Loftus-Cheek is adored at Stamford Bridge more than most of his teammates. An academy player, perhaps the club he represents should take greater note of the benefit of bleeding through the finest talent from their esteemed academy.
Hasenhuttl didn't leave the edge of the pitch throughout the first half and his two exclamations of "what is this?" and "scheisse" were indicative of his side's inability to keep possession in the rare moments that they had it.
The Saints improved slightly after the break as Shane Long replaced Danny Ings. Armstrong won an early corner in the second period with a good long-range effort but that was one of few events in the final third for Hasenhuttl's boys.
Sometimes Hazard doesn't move for a minute or two. He just waits. And then he springs to life, and the roar of Stamford Bridge from all four sides tells you all you need to know.
It was he who came close to bringing the second half to life, firstly as he cut inside past two players and earned a corner with a nice shot and then with a fiercely driven cross through the six-yard box. He was also involved as the linesman's flag prevented a goal on the 70th-minute mark. Morata poked the ball home after a nice move of one-touch football on the edge of the box between Hazard, Fabregas and the Spaniard.
The criticism of Morata will continue, though, because while he finished an easy but offside chance, he couldn't win Chelsea the game. And he should have done, leaning down towards the ground and backwards as his left-foot struck a ball into the body of Angus Gunn from close range. It wasn't in the middle of the box and so that added an element of difficulty, but had he shown greater balance he would have scored. The groans of the Chelsea fans that followed were those of a stadium who knows their striker is very unlikely to be a title-winning one.

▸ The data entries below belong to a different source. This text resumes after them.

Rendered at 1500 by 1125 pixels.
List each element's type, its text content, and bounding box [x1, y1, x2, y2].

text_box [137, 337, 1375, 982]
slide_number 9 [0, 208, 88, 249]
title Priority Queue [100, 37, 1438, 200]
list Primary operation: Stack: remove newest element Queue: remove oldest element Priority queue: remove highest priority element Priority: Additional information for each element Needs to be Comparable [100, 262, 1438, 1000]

Further frustration arrived as N'golo Kante failed to get the ball far enough away from Maya Yoshida to allow him a shot and a winner. Yoshida's tackle in the box was well-timed and vital with Kante set to be through on goal.
That frustrated was replaced by anger very late on as Marcos Alonso was felled in the area by Shane Long as he prepared to shoot and referee Jon Moss waved away any appeals for a penalty.

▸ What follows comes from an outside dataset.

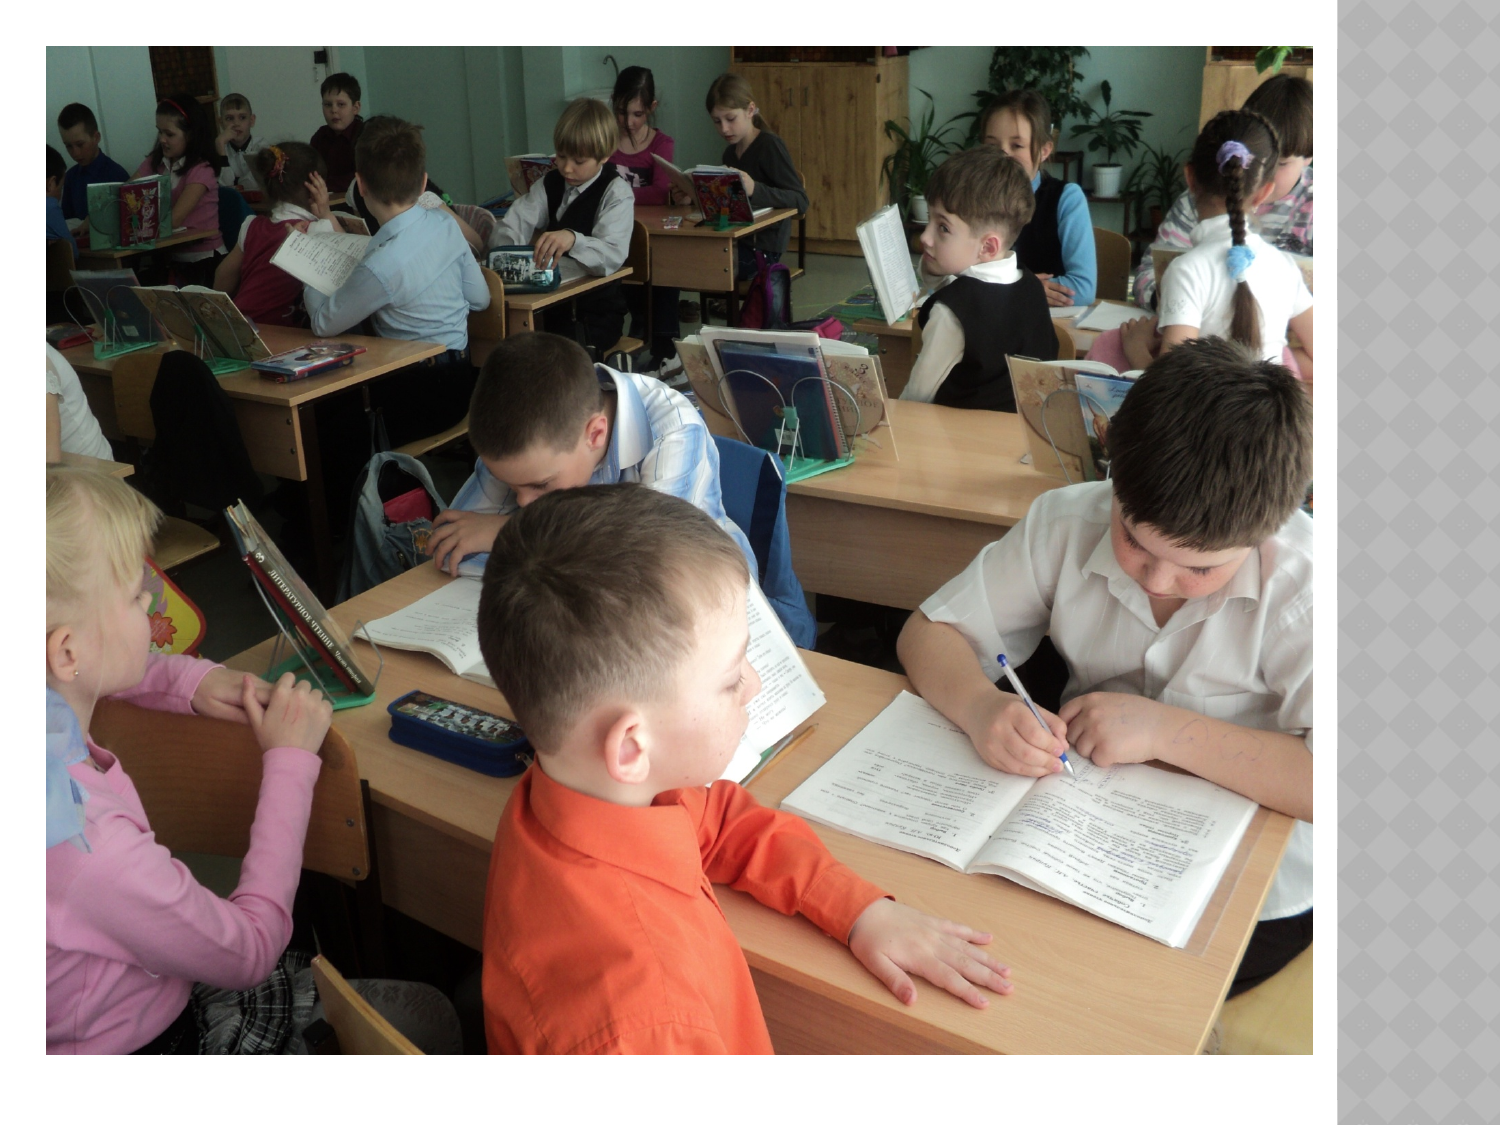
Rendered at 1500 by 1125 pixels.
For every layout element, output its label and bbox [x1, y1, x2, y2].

picture [46, 46, 1313, 1056]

Although Sarri's team drew more fury when they dithered in defence in added time, it was gasps in the last minute when Rudiger headed back towards his own goal when he was 10 yards away from Angus Gunn in the Southampton box. It was peculiar, but Gunn stayed alert and his left foot steered a long range effort away from goal to cap off a fantastic first start for the Saints.
Takeaways from the game
Chelsea too slow in Sarri-ball
It's not a phrase that their manager himself coined, but it's one that's been used a lot, or at least was at the start of the season when Chelsea were in better form.
Their best moments on Wednesday came on the counter-attack or when someone upped the pace around the box, often Kante. Whatever the long-term plan in terms of style of play, and it seems there is one, things needs to be quicker in the short-term. They can beat City on the counter, but not Leicester or Southampton in possession.
Angus Gunn is a 'keeper
The former-Man City man made his first Premier League start at the age of 22. It was a bold move from Ralph Hasenhuttl with Alex McCarthy being dropped. It was a good one, though.
Gunn denied Hazard with his face and showed he's proactive in his box, coming to clear from Hazard's feet early in the game. He also later stopped Morata in Chelsea's best chance of the second half. It was a good showing.
Yan Vallery impresses against Hazard
This was the Frenchman's seventh appearance in the Premier League. He's had a difficult introduction with a managerial sacking and games against Manchester United, Arsenal, Manchester City and Chelsea.
But he's showing his quality against Eden Hazard at Stamford Bridge. Hazard sought space in the central areas frequently because of Valery's good performance.